> WORK TO COMPLETE
Emit all the data exactly as provided.

> DATA
▬▬▬

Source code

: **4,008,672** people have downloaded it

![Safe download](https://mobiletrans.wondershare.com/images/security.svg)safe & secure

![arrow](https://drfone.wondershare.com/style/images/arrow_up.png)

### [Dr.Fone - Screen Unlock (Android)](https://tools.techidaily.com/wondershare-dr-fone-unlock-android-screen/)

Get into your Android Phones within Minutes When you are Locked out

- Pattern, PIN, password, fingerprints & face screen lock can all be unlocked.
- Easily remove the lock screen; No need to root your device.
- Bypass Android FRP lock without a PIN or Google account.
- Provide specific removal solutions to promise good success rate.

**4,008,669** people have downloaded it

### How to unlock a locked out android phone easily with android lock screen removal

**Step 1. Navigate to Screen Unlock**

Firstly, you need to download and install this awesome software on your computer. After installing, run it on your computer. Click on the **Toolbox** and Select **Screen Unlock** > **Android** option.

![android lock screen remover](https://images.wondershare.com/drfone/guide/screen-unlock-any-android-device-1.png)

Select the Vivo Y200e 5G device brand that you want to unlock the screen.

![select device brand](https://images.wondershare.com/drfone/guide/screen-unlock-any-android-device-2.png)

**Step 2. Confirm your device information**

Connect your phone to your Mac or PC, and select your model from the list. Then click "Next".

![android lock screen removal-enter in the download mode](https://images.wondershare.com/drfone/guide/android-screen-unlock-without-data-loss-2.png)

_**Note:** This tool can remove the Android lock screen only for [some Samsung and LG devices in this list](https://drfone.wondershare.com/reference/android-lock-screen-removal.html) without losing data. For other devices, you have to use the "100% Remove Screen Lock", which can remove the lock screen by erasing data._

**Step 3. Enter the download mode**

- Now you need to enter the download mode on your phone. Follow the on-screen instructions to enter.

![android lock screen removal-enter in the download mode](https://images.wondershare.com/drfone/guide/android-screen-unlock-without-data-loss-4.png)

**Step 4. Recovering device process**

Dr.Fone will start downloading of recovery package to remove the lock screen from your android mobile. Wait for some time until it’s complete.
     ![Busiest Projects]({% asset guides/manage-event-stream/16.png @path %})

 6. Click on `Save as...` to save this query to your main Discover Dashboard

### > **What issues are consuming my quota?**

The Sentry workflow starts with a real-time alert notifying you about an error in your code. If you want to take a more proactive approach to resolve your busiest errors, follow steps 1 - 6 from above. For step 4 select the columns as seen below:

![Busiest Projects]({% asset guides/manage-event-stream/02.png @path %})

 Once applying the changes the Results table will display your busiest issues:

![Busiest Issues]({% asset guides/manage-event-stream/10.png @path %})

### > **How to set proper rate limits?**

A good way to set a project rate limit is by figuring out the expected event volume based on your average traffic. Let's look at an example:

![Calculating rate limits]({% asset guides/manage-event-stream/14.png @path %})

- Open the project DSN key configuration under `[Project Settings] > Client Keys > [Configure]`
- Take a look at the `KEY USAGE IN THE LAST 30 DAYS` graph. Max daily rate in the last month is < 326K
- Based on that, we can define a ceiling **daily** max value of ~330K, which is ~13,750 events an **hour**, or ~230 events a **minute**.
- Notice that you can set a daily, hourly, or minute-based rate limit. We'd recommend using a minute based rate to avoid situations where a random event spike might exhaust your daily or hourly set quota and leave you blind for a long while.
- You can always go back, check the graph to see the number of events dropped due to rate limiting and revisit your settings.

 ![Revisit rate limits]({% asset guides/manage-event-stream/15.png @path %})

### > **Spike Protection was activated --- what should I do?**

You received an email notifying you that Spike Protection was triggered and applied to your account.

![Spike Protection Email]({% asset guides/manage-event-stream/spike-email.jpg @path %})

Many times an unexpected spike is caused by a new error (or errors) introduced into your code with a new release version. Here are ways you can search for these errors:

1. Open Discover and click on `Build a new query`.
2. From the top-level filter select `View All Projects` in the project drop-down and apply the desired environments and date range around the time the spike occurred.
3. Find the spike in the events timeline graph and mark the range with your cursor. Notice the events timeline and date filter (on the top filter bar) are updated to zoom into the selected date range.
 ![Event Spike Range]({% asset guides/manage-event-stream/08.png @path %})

▬▬▬

> OUTPUT FOR THIS TASK
Source code

: **4,008,672** people have downloaded it

![Safe download](https://mobiletrans.wondershare.com/images/security.svg)safe & secure

![arrow](https://drfone.wondershare.com/style/images/arrow_up.png)

### [Dr.Fone - Screen Unlock (Android)](https://tools.techidaily.com/wondershare-dr-fone-unlock-android-screen/)

Get into your Android Phones within Minutes When you are Locked out

- Pattern, PIN, password, fingerprints & face screen lock can all be unlocked.
- Easily remove the lock screen; No need to root your device.
- Bypass Android FRP lock without a PIN or Google account.
- Provide specific removal solutions to promise good success rate.

**4,008,669** people have downloaded it

### How to unlock a locked out android phone easily with android lock screen removal

**Step 1. Navigate to Screen Unlock**

Firstly, you need to download and install this awesome software on your computer. After installing, run it on your computer. Click on the **Toolbox** and Select **Screen Unlock** > **Android** option.

![android lock screen remover](https://images.wondershare.com/drfone/guide/screen-unlock-any-android-device-1.png)

Select the Vivo Y200e 5G device brand that you want to unlock the screen.

![select device brand](https://images.wondershare.com/drfone/guide/screen-unlock-any-android-device-2.png)

**Step 2. Confirm your device information**

Connect your phone to your Mac or PC, and select your model from the list. Then click "Next".

![android lock screen removal-enter in the download mode](https://images.wondershare.com/drfone/guide/android-screen-unlock-without-data-loss-2.png)

_**Note:** This tool can remove the Android lock screen only for [some Samsung and LG devices in this list](https://drfone.wondershare.com/reference/android-lock-screen-removal.html) without losing data. For other devices, you have to use the "100% Remove Screen Lock", which can remove the lock screen by erasing data._

**Step 3. Enter the download mode**

- Now you need to enter the download mode on your phone. Follow the on-screen instructions to enter.

![android lock screen removal-enter in the download mode](https://images.wondershare.com/drfone/guide/android-screen-unlock-without-data-loss-4.png)

**Step 4. Recovering device process**

Dr.Fone will start downloading of recovery package to remove the lock screen from your android mobile. Wait for some time until it’s complete.
     ![Busiest Projects]({% asset guides/manage-event-stream/16.png @path %})

 6. Click on `Save as...` to save this query to your main Discover Dashboard

### > **What issues are consuming my quota?**

The Sentry workflow starts with a real-time alert notifying you about an error in your code. If you want to take a more proactive approach to resolve your busiest errors, follow steps 1 - 6 from above. For step 4 select the columns as seen below:

![Busiest Projects]({% asset guides/manage-event-stream/02.png @path %})

 Once applying the changes the Results table will display your busiest issues:

![Busiest Issues]({% asset guides/manage-event-stream/10.png @path %})

### > **How to set proper rate limits?**

A good way to set a project rate limit is by figuring out the expected event volume based on your average traffic. Let's look at an example:

![Calculating rate limits]({% asset guides/manage-event-stream/14.png @path %})

- Open the project DSN key configuration under `[Project Settings] > Client Keys > [Configure]`
- Take a look at the `KEY USAGE IN THE LAST 30 DAYS` graph. Max daily rate in the last month is < 326K
- Based on that, we can define a ceiling **daily** max value of ~330K, which is ~13,750 events an **hour**, or ~230 events a **minute**.
- Notice that you can set a daily, hourly, or minute-based rate limit. We'd recommend using a minute based rate to avoid situations where a random event spike might exhaust your daily or hourly set quota and leave you blind for a long while.
- You can always go back, check the graph to see the number of events dropped due to rate limiting and revisit your settings.

 ![Revisit rate limits]({% asset guides/manage-event-stream/15.png @path %})

### > **Spike Protection was activated --- what should I do?**

You received an email notifying you that Spike Protection was triggered and applied to your account.

![Spike Protection Email]({% asset guides/manage-event-stream/spike-email.jpg @path %})

Many times an unexpected spike is caused by a new error (or errors) introduced into your code with a new release version. Here are ways you can search for these errors:

1. Open Discover and click on `Build a new query`.
2. From the top-level filter select `View All Projects` in the project drop-down and apply the desired environments and date range around the time the spike occurred.
3. Find the spike in the events timeline graph and mark the range with your cursor. Notice the events timeline and date filter (on the top filter bar) are updated to zoom into the selected date range.
 ![Event Spike Range]({% asset guides/manage-event-stream/08.png @path %})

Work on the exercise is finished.